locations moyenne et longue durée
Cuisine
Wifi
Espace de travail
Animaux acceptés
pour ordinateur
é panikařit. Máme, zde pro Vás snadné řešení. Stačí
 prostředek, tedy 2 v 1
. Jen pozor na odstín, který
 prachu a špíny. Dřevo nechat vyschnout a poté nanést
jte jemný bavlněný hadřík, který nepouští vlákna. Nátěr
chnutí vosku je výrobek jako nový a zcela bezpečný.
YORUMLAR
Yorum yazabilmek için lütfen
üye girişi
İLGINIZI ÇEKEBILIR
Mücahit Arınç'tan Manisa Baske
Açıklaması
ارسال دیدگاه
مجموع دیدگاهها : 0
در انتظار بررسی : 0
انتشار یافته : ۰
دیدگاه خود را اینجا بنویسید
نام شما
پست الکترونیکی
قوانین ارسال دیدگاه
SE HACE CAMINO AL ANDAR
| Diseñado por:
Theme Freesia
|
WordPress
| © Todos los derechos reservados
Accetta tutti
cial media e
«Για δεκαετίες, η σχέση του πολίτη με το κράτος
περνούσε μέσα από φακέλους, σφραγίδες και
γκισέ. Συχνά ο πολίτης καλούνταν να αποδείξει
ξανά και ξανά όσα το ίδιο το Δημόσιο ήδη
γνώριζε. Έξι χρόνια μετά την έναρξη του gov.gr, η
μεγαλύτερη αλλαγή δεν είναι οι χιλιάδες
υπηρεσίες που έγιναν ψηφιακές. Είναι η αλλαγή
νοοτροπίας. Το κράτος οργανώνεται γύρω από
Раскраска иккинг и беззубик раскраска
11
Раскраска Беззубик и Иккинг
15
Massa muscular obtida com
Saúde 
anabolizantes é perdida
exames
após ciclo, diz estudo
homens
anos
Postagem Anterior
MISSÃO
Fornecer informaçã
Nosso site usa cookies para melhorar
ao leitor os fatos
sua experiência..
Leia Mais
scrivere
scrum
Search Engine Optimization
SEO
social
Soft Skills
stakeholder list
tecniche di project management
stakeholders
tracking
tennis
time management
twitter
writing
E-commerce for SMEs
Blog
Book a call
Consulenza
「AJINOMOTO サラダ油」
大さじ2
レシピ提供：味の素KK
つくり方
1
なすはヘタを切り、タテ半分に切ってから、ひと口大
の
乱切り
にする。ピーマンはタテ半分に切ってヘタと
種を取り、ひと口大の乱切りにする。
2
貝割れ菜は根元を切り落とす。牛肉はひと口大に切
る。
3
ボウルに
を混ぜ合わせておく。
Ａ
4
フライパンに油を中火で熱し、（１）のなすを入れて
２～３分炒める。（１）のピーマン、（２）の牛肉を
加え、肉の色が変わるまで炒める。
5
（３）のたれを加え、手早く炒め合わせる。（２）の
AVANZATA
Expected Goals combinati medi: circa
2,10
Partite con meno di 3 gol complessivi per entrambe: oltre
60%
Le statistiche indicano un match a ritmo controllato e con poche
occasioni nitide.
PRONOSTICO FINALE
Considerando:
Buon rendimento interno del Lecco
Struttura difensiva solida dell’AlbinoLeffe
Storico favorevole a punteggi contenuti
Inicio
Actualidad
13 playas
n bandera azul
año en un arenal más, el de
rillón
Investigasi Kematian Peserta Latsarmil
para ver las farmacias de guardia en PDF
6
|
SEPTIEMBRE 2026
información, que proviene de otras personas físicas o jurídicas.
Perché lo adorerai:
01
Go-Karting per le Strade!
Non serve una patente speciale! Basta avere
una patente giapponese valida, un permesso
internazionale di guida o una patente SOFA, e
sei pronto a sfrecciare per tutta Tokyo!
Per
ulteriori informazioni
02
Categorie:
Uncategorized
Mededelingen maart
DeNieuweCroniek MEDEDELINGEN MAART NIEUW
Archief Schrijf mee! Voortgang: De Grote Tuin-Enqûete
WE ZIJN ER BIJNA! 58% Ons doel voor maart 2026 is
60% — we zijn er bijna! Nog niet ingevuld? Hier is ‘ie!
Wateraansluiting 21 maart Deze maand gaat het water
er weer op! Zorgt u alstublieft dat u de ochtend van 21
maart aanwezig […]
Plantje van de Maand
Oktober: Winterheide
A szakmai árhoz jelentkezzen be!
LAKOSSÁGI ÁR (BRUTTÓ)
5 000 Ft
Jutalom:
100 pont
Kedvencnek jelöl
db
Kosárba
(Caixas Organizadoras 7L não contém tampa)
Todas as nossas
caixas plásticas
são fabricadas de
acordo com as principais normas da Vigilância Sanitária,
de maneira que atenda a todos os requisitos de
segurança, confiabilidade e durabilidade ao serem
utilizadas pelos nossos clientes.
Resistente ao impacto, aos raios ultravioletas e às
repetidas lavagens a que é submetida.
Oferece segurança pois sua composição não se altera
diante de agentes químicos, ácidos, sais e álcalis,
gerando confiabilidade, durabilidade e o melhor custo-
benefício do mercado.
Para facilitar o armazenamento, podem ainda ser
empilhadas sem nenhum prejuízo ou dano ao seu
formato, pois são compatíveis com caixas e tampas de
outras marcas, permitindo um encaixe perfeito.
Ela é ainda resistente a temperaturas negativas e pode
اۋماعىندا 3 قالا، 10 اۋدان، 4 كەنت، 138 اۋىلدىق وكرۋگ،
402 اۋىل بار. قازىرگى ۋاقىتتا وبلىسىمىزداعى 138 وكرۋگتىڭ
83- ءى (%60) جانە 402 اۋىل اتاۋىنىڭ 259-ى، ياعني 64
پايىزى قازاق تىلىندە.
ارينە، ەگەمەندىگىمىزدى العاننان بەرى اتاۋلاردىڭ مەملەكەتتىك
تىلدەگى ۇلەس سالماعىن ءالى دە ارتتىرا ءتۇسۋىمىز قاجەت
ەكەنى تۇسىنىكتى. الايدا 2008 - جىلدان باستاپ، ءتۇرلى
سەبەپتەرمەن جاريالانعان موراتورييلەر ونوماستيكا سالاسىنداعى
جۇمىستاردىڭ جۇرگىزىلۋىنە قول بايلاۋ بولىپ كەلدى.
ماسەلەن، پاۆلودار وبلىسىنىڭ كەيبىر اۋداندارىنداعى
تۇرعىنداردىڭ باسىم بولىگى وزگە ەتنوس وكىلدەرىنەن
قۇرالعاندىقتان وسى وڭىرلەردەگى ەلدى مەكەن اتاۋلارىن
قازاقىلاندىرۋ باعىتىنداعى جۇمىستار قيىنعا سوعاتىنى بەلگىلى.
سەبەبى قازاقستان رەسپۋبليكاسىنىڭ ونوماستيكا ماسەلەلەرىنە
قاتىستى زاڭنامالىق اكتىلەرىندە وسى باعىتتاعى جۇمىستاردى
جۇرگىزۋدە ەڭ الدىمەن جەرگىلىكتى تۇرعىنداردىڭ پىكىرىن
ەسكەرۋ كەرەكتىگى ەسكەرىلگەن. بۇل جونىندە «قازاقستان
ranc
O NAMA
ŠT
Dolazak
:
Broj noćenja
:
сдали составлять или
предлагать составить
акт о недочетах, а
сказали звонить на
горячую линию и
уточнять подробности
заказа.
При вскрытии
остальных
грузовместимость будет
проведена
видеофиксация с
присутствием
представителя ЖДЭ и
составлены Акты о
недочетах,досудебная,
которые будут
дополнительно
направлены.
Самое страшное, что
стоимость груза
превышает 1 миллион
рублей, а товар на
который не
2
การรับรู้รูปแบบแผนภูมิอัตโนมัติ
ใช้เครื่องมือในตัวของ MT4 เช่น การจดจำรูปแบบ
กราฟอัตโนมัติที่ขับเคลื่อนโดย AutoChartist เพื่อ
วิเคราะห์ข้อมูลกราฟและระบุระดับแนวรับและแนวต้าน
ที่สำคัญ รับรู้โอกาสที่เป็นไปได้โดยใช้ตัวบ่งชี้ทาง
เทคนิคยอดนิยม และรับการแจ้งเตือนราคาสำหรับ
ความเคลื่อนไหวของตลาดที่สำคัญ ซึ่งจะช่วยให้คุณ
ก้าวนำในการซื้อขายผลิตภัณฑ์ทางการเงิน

-=-=-

▶ Prompt:
A faithful copy of the lines from the line containing "рублей, а товар на" to the end of the data should be set down, both ends included, and nothing more.

▶ The completed task:
рублей, а товар на
который не
2
การรับรู้รูปแบบแผนภูมิอัตโนมัติ
ใช้เครื่องมือในตัวของ MT4 เช่น การจดจำรูปแบบ
กราฟอัตโนมัติที่ขับเคลื่อนโดย AutoChartist เพื่อ
วิเคราะห์ข้อมูลกราฟและระบุระดับแนวรับและแนวต้าน
ที่สำคัญ รับรู้โอกาสที่เป็นไปได้โดยใช้ตัวบ่งชี้ทาง
เทคนิคยอดนิยม และรับการแจ้งเตือนราคาสำหรับ
ความเคลื่อนไหวของตลาดที่สำคัญ ซึ่งจะช่วยให้คุณ
ก้าวนำในการซื้อขายผลิตภัณฑ์ทางการเงิน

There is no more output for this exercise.